Really? Ever open a locked thread just on the basis that it was locked? How come? Reading a book on the sole basis that it’s been banned is no worse a reason than solely reading books because someone says it’s a classic. Reading a banned book tells whoever it is trying to ban it that they are not allowed to make your choices for you. That you are not going to be led by their views of what is and what is not acceptable reading material. In short; that you can think for yourself. They hate that.
Certainly.
I suggest we stick with Dick & Jane (all 8 pages) as an alternative choice all throughout primary and secondary education.
Of course, we’ll have to change the name to make it less offensive, but what are you gonna do? Nothing’s perfect.
Of course, any book that mentions religion must have an alternative that doesn’t.

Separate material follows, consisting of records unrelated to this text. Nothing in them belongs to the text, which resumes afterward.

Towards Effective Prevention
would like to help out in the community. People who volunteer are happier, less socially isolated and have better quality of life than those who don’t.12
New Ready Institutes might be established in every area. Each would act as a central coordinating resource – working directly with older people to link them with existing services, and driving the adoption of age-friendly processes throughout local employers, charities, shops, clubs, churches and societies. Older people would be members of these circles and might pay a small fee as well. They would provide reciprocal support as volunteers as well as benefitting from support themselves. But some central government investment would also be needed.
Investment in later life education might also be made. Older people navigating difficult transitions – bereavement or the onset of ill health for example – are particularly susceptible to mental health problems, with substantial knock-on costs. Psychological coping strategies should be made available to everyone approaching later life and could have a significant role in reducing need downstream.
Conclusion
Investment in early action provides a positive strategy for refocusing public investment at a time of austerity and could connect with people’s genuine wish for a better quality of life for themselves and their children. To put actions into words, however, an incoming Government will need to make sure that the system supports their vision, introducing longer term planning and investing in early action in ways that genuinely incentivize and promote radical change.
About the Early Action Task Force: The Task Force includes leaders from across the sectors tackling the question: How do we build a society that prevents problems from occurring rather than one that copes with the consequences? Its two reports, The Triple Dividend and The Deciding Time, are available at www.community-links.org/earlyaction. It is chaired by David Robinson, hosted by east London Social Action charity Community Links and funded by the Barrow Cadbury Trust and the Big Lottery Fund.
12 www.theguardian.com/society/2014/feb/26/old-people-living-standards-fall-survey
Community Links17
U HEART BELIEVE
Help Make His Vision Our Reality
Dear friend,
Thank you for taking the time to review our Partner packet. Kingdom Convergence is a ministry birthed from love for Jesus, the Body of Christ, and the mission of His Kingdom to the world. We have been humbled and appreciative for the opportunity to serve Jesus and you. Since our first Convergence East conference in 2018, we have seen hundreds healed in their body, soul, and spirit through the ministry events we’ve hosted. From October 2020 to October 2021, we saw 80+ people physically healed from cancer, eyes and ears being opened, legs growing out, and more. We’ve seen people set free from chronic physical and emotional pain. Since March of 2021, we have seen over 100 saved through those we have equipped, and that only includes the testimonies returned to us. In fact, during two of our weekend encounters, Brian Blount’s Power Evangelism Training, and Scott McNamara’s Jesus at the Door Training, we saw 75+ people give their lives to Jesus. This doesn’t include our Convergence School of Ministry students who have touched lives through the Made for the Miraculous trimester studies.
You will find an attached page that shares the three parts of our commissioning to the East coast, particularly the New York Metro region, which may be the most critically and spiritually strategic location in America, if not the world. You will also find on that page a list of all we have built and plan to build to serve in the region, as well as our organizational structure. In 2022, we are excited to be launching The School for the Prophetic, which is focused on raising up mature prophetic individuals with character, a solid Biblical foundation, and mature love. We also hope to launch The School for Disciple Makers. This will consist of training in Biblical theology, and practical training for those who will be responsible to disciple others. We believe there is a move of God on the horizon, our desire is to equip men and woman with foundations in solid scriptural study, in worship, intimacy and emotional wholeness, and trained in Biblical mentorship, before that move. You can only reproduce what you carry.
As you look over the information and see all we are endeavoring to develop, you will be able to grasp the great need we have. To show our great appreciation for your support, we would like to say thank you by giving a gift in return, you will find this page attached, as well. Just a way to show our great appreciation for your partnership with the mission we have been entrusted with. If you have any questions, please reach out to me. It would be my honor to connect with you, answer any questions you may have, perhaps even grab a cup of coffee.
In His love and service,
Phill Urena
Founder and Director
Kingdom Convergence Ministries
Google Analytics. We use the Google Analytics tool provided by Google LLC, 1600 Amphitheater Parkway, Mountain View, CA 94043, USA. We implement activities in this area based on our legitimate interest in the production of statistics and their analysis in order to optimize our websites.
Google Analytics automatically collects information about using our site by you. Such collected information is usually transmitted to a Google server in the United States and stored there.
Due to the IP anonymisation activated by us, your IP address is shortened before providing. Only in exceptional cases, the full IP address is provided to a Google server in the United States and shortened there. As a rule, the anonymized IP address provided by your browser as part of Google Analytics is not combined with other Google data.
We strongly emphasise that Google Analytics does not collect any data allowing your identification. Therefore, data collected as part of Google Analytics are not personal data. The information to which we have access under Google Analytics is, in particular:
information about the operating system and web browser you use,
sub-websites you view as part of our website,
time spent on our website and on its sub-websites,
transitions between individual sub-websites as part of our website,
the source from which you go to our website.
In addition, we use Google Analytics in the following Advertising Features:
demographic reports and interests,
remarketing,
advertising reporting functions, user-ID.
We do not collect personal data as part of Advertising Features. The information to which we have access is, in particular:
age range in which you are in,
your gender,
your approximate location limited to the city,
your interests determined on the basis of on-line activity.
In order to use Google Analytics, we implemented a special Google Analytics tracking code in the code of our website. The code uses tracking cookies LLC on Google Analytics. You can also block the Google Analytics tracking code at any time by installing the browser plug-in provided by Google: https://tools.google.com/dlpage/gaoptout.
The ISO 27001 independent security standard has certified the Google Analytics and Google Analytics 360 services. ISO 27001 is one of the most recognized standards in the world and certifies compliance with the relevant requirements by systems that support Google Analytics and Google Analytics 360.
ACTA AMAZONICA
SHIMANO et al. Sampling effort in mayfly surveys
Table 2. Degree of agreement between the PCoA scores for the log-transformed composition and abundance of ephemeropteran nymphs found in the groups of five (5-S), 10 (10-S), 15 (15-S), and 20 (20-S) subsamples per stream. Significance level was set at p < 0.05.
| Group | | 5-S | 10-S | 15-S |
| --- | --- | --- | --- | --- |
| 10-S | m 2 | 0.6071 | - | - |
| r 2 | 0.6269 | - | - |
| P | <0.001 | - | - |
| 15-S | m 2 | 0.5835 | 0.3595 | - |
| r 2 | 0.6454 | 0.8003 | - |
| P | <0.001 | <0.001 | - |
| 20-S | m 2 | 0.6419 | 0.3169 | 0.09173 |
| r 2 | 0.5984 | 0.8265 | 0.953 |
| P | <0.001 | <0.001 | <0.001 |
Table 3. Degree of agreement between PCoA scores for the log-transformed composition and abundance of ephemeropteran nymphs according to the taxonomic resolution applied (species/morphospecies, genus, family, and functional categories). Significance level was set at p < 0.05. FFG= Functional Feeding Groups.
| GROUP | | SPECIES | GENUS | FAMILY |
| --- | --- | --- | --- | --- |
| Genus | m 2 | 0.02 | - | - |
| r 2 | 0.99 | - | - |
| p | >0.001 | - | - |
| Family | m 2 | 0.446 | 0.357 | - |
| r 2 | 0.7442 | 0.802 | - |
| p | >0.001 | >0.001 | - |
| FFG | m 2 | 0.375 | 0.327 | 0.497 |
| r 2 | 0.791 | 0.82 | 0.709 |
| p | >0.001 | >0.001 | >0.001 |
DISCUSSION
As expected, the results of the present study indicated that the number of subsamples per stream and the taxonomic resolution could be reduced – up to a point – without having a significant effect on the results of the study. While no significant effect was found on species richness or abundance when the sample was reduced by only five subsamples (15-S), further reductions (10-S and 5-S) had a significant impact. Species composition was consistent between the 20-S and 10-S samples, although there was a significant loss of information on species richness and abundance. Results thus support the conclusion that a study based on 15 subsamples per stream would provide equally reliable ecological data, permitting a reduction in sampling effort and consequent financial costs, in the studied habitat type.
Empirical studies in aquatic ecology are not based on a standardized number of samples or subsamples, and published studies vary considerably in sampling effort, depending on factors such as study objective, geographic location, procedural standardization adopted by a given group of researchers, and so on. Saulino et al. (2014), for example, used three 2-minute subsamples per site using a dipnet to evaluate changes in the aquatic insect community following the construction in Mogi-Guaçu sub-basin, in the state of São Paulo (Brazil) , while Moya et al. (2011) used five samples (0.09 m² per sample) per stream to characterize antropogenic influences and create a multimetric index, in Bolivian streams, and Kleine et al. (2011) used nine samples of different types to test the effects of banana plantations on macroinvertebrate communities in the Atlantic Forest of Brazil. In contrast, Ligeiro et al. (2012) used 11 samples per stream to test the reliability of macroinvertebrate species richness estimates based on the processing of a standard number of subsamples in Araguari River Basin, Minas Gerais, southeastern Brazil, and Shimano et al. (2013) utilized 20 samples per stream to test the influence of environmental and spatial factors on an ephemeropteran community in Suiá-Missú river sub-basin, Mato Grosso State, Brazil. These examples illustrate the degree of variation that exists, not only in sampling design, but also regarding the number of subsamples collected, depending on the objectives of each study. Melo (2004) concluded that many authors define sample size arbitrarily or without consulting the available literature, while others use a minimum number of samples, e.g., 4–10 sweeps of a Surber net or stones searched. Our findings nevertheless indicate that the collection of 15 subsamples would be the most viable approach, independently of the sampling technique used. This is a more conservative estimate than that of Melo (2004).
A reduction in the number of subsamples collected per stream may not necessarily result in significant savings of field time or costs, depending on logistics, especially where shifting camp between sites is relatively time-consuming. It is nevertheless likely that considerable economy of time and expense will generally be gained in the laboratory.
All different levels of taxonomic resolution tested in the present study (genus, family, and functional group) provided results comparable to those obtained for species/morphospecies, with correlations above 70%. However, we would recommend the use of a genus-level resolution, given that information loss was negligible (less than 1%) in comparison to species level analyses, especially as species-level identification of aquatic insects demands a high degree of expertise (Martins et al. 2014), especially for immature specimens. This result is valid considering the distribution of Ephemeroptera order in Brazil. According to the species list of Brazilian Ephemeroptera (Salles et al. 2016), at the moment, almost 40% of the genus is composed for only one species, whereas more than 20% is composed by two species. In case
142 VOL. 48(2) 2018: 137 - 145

And, well, I just don’t like them negroes, so anything that has anything other than lily-white folks just won’t do. And you can’t mention the USA because it’ll piss off foreigners since so many of them hate the USA, and besides, mentioning the USA could offend some southern folks…you don’t want to remind them that they lost the War of Northern Aggression.
I guess the only solution is to read nothing at all.
-Joe
Are you sure that isn’t testimony from the Clinton impeachment?
How on earth is a student supposed to take part in class discussions if they don’t read the same book? You seem to have a fundemental lack of understanding about how a high school eEnglish class works.
If a parent is that insistent on choosing the reading material for her child, perhaps she should look into home schooling.